With marked increases anticipated in both life expectancy and life span in the 21st century, anti-aging medicine has emerged in recent times promising increased longevity with improved quality of life. Anti-aging physicians believe that most illnesses associated with aging can be prevented, or at least slowed, through optimal cellular health. Their techniques are nutrition, physical fitness and a range of complementary therapies. They frequently prescribe nutritional supplements, including vitamins, minerals, botanical medicines and natural hormones.

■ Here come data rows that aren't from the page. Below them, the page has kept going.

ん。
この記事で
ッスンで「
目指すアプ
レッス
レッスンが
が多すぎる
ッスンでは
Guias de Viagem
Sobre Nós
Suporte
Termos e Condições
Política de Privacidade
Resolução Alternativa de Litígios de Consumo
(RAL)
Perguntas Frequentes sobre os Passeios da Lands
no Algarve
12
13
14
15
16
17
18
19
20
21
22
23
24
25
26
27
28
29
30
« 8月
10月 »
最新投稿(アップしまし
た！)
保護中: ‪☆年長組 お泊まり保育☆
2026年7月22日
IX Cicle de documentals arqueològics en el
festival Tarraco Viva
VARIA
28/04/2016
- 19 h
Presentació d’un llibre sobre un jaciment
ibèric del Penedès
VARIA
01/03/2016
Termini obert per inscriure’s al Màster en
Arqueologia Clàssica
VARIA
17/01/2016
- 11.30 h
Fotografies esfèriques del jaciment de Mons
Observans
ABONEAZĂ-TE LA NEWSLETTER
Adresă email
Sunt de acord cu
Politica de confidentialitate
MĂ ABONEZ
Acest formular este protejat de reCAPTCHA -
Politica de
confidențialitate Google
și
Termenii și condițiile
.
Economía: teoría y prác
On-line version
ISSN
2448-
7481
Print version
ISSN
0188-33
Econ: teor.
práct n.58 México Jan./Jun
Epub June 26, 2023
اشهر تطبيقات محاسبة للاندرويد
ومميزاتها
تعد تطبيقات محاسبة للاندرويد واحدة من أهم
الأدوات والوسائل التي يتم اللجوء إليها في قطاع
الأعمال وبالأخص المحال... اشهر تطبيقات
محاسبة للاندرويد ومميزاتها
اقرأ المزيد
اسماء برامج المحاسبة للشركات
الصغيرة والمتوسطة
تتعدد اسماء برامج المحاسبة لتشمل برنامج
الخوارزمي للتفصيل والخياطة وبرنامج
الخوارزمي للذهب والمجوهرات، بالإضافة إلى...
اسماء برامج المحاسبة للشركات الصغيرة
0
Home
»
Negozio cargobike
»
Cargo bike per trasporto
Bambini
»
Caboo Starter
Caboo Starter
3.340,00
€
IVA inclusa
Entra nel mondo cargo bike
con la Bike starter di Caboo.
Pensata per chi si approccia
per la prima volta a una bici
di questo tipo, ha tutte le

As humans age, all functions and characteristics are modified. However, there is no clear consensus about what aging actually is—what “naturally” occurs with the passage of time—versus the effects of disuse and disease. Optimal health management requires not only an understanding of aging processes that are assumed to be natural and inevitable but also knowledge of the most accepted theories of how and why we age prematurely. This is usually owing to the presence of certain reversible risk factors. Recent advances in medicine has placed significant emphasis on development of new technologies, especially in the area of human genomics and stem cell research, to provide greater clarity on genetic and cellular aging mechanisms. Nevertheless, adaptation of both traditional allopathic, complementary and alternative integrative modalities to reflect current understanding of the effects of aging, and of how to postpone or prevent premature aging, is now possible. As Thomas Kirkwood correctly points out however, understanding why aging has evolved may help pinpoint factors (i.e. genes, intrinsic damage, extrinsic damage) are most likely to be causally involved in aging.

Over the years a significant numbers of theories of aging have been proposed:

I. Molecular Theories

1. Codon restriction - Fidelity/accuracy of mRNA translation is impaired due to inability to decode codons in mRNA.


2. Error catastrophe - Fidelity of gene expression declines with age, resulting in increased fraction of abnormal proteins.


3. Somatic mutation - Accumulation of molecular damage, primarily to DNA/genetic material.


4. Dysdifferentiation - Gradual accumulation of random molecular damage impairs regulation of gene expression.


5. Gene regulation - Aging caused by changes in gene expression regulating both aging and development.

II. Cellular Theories

1. Wear and tear - accumulation of normal injury (weak theory).
2. Free radical - Oxidative metabolism produces highly reactive free radicals that subsequently damage protein and DNA.
3. Apoptosis - Programmed cell death resulting from genetically determined events or genome crisis.
4. Senescence - Phenotypes of aging are caused by an increase in frequency of senescent cells. Senescence may be the result of telomere loss (replicative senescence) or cell stress (cellular senescence).